# Timber Framing Books?



## Cole (Oct 3, 2006)

I have been looking for some good books on the internet for the very subject of timber framing / design.

For those who are interested, here is a great list pulled from this blog:
Building a timberframe home from scratch.: February 2006



> * Timberframe Book Review *
> 
> Here's a quick review of the timberframe books in my library (listed from my most favorite to my least favorite)...
> 
> ...


----------



## Cole (Oct 3, 2006)

More:


> *Authors:* Steve Chappell
> *Title:*A Timber Framer's Workshop: Joinery, Design & Construction of Traditional Timber Frames
> 
> 
> ...


----------



## Oscar (Jun 7, 2008)

*Books*

I've read a couple of the Benson books and he's a class act! I am now reading a very detailed and interesting book that seems exceptionally well done. It's: The Craft of Modular Post and Beam, by James Mitchell with a 1984 copyright and 1997 re-print. If you've read it, please give me your impression??


----------



## Gerry KIERNAN (Apr 20, 2007)

Good listing Cole. I am sure it will be of great benefit to anyone contemplating the construction of a timber frame building.

Gerry


----------



## Cordless (Dec 4, 2009)

I highly recommend the Sobon books. Also look to the Timber Framers Guild for more information. They have two joinery and design workbooks with many articles from their publication "Timber Framing". Jack's approach is very traditional, using his research of many old buildings to decipher how it was done originally.


----------



## jonymahnty (Dec 14, 2009)

*Timber Framing books*

Thanks for information and for Timber framing books guidance. Keep sharing this good information.

Regards !


----------



## Cordless (Dec 4, 2009)

In the U.K. look to the Carpenters Fellowship, and the Publication "Mortice and Tenon".


----------



## bmaddox (Apr 8, 2010)

All great listings!, _I_ _like the one "The Timber Framing Book" by Stewart Elliot,& Eugenie Wallas.
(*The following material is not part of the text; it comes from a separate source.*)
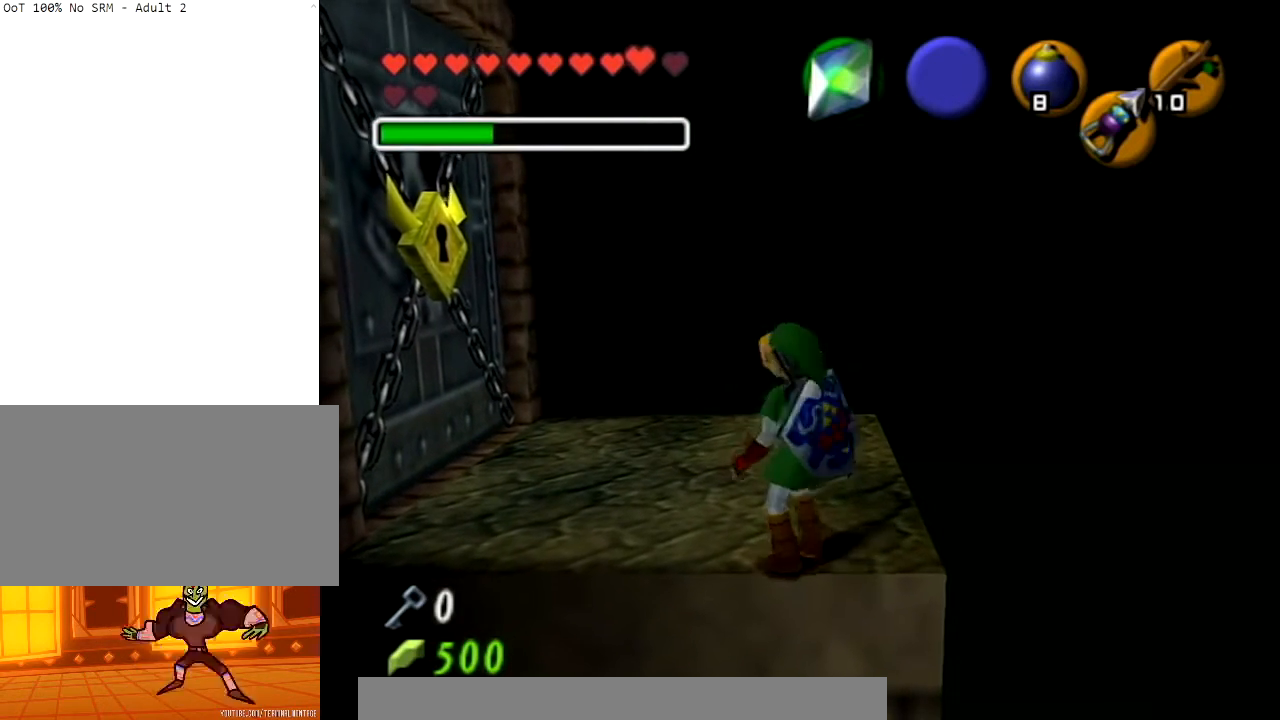
{"buttons": ["L1"], "left_stick": "center", "right_stick": "center", "events": [[500, "L1", "down"]]}
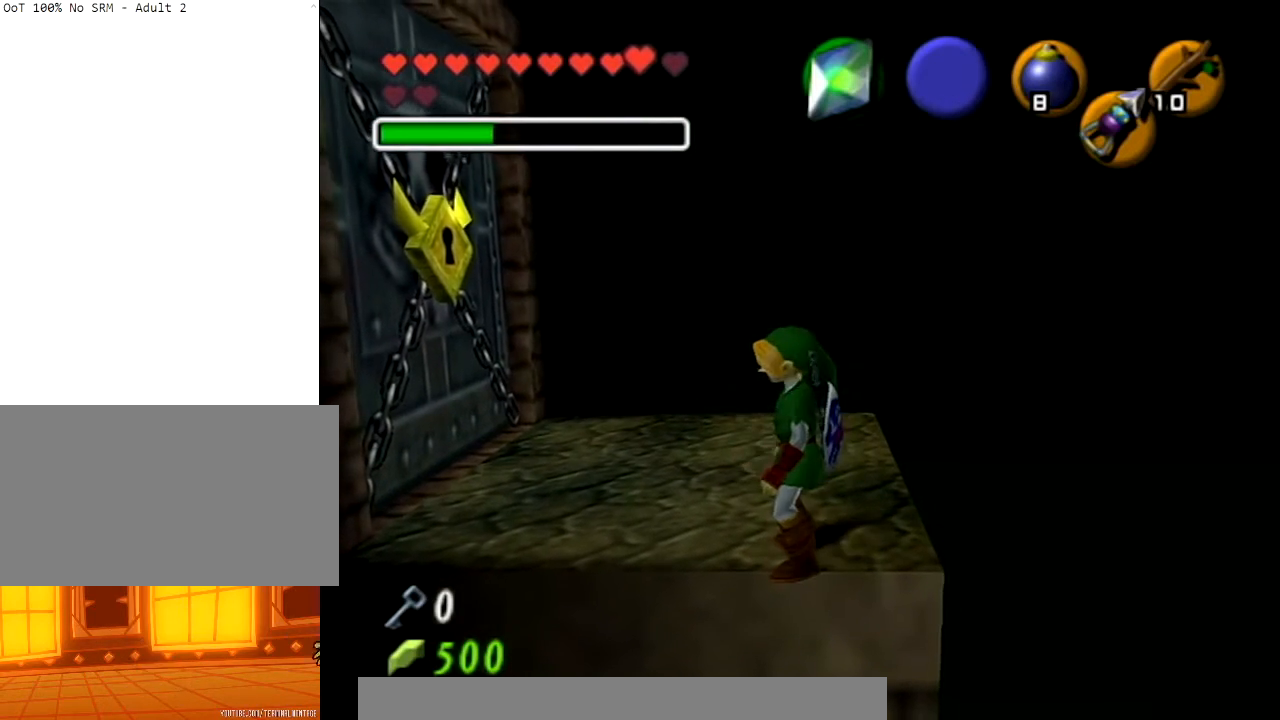
{"buttons": ["L1"], "left_stick": "center", "right_stick": "center", "events": []}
Also related but not realy timber framing is "The Craft of Log Building" by Hermann Phleps, Both seem very interesting but I will need to finish both by either trying what they teach or just use them as go-buy's._


----------



## jlhaslip (Jan 16, 2010)

bmaddox said:


> _"The Timber Framing Book" by Stewart Elliot,& Eugenie Wallas_


I had this and gave it away. Sobon and Chappel are my authors of choice.
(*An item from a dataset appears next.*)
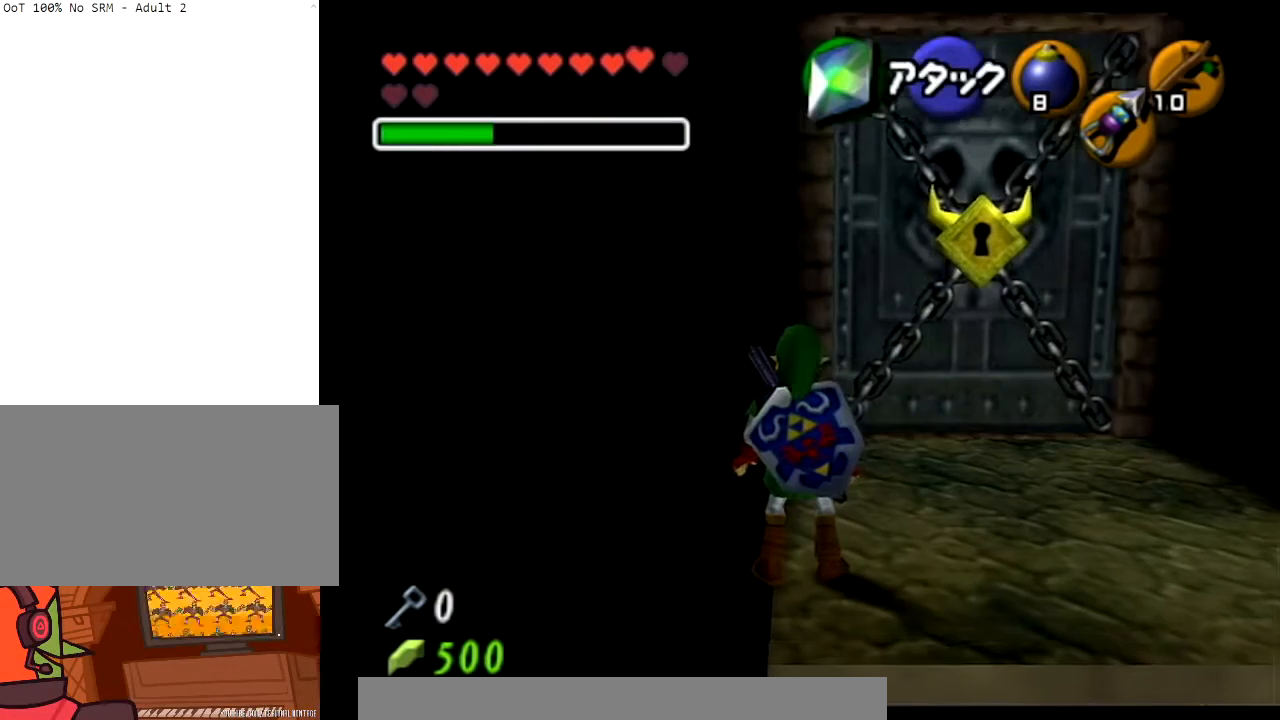
{"buttons": ["L1"], "left_stick": "center", "right_stick": "center", "events": []}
Also, the Timber Framers Guild Design Workbooks are the better Technical references.


----------



## bmaddox (Apr 8, 2010)

Thank You for your lead on these books. I will see about obtaining copies of these books to add to my collection. At the time of this posting these were the books that I had purchased to see if this was a field or venue that I wanted to pursue? ,also to see what were these folks teaching. I try to keep these skills up as you may remember with my posts to the "Pitt Saw" posting. I keep an Open mind to all teachings on these subjects so that my knowledge and skill will always be in a state of improvement. "They say that practice makes perfect" well it forces me to ask more questions and try new methods,"Work smarter not harder" ,..... well I try many methods to see which ones work best for me and then pass these along when the inquiry comes up.
So once again thanks for the info on these books !, I'll obtain copies and try the methods mentioned in them.
Bill Maddox


----------



## Zion212 (May 31, 2010)

Cool books. Thanks for sharing, im definitely going to check these out.


----------